Highlights & Insights¶

Diagnosis of "Cross-Modal Alignment Failure": Ablations pinpoint the root cause of leakage in the alignment between image and text rather than within a single modality.
Suppression-Reinforcement Synergy: Suppression alone loses identity; reinforcement alone preserves leakage. The two must cooperate to maintain recognizability and fidelity.
Zero External Dependencies: Unlike layout methods requiring bounding boxes or external LLMs, DeLeaker uses internal attention statistics and outperforms existing methods.
Bridging the Evaluation Gap: SLIM is the first dataset for visual semantic leakage (1,130 samples). The VLM pipeline (extraction → typicality → comparative ranking) converts fine-grained visual comparison into reliable text reasoning (Spearman ρ=0.432 with humans).

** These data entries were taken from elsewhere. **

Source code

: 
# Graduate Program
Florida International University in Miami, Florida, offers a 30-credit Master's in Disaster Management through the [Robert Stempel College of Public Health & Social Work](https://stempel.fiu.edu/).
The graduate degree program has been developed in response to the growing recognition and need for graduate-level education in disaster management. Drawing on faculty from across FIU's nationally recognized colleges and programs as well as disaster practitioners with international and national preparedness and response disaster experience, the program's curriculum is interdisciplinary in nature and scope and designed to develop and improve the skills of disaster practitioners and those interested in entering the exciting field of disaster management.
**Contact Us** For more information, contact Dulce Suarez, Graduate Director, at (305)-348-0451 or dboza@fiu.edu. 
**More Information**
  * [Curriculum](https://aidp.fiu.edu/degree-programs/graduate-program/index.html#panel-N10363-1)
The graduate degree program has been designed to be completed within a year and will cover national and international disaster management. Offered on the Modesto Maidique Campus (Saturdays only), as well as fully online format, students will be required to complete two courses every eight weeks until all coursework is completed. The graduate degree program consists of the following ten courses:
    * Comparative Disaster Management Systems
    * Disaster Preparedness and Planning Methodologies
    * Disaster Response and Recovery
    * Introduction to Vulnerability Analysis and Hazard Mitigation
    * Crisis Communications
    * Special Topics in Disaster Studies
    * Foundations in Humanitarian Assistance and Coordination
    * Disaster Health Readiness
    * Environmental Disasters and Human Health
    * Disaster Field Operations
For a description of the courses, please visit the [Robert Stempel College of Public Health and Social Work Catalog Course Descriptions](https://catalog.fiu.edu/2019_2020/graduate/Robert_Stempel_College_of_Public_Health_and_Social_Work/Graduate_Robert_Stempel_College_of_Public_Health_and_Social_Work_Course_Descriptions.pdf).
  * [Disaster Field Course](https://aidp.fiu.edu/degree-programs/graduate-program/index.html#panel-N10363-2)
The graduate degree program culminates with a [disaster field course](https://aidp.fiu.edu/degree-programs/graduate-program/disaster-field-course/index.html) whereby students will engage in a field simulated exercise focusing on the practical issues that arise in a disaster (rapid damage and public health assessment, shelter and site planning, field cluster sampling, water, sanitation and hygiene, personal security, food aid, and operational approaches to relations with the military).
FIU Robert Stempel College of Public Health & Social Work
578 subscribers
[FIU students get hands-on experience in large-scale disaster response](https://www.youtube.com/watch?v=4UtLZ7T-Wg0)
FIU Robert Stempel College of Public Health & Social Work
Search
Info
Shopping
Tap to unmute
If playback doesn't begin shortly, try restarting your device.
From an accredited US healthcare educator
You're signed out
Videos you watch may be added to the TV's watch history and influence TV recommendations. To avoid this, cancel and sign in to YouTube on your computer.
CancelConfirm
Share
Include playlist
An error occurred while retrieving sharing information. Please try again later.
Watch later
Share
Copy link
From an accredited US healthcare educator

Limitations & Future Work¶

Evaluation relies heavily on external VLMs (Gemini 1.5); human-machine alignment shows discrepancies in "improvement magnitude."
Multi-entity (triplet) scenarios introduce counting errors, confounding leakage assessment.
The dataset focuses on fine-grained categories (animals, fruits) and may not cover more open, complex scenes.
Hyperparameters (\(\beta_1, \beta_2, \alpha\)) are empirically fixed rather than adaptive.

Layout Control (RPF, 3DIS): Inspired the "divide and conquer" approach but showed that rigid isolation breaks interactions.
Attention Manipulation (Prompt-to-Prompt, Attend-and-Excite): Proved attention can be edited; DeLeaker migrates this from UNet to DiT for leakage suppression.
Insight: For generative controllability, pinpointing phenomena in internal representations (cross-modal attention) and designing minimal, statistical inference-time interventions is often more effective than adding external conditions or optimization.

Rating¶

Novelty: ⭐⭐⭐⭐ First systematical study of semantic leakage in DiT; introduces training-free bi-directional attention reweighting.
Experimental Thoroughness: ⭐⭐⭐⭐ Covers multiple baselines, two models (FLUX/SANA), and extensive human evals.
Writing Quality: ⭐⭐⭐⭐ Clear logic from motivation to evaluation; insightful root-cause analysis.
Value: ⭐⭐⭐⭐ Plug-and-play solution providing a direct benefit to the semantic accuracy of practical T2I systems.